My parents programmed me. I am the moral equivalent of a proverb. The golden rule and don’t lie or cheat or steal. Look a person in the eye when you speak. Work hard and stay disciplined. Not everything in life is fair and you make your own bed so lie in it. Be kind to your fellow man. A veritable litany of cliché advice derived from centuries of weird parenting pamphlets and theology-based ethics.
School programmed me. I am the software equivalent of a five paragraph essay, a long division answer, a reiteration of historical fact, a proven scientific hypothesis. Expressing the entire archive of my academically-learned knowledge only requires a Jeopardy template. I can pass standardized tests with winged Crayolas and make objectionable reinterpretations of trite phrases like flying colors.
Society programmed me. I am the civilian equivalent of “don’t rock the boat.” Spare a dime for a brother. Do no harm. Recycle. Don’t speed. Just say No. Don’t drink and drive. Got milk?
The workplace programmed me. I am the laboring equivalent of a drone bee. Work hard and you’ll achieve. Upward mobility is possible. Entrepreneurialism offers great benefits. Time is money. Greed is good.
Somewhere along the path to forty, my software expired, or rather, became outdated. I feel like a computer who’s been blessed with artificial intelligence, but preprogramming bends and breaks before the brunt of human consciousness.

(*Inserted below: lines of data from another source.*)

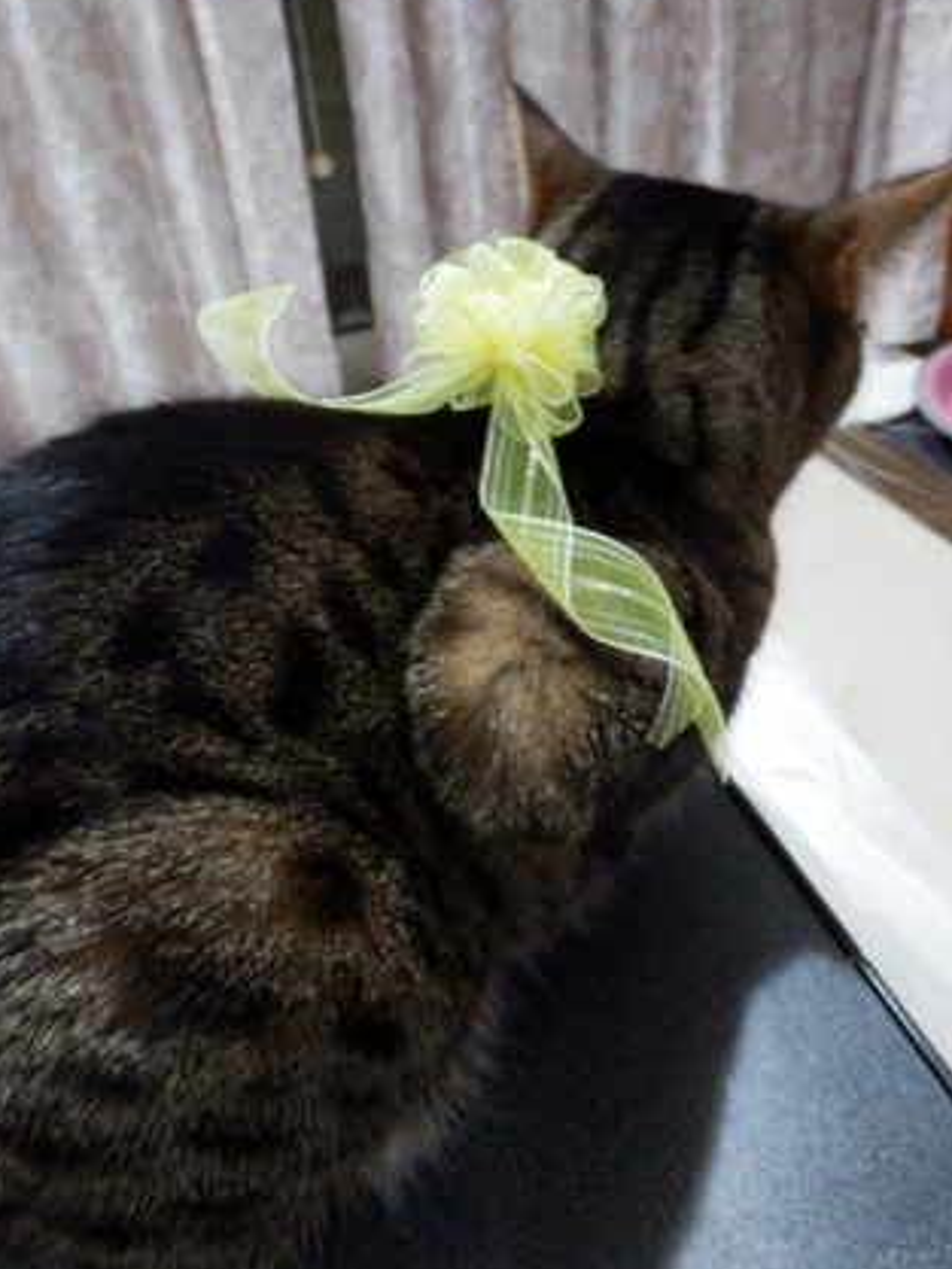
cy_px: 590
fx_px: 990
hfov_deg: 51.3
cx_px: 447
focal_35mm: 27
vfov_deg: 65.2
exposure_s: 1/10
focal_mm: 4.5
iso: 800
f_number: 3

Recently I hacked into myself and performed a sort of identity theft. I’ve replaced the antiquated disks with thoughts from the cloud. I am now CC nth.0 (nth-point-oh). My new software runs on global perspective and adapts to circumstance. It sifts information for utilization and then returns it to the cloud. Being able to dump facts and figures for the opportunity to think creatively provides for a more agile intellectual process. The world has changed. Have you?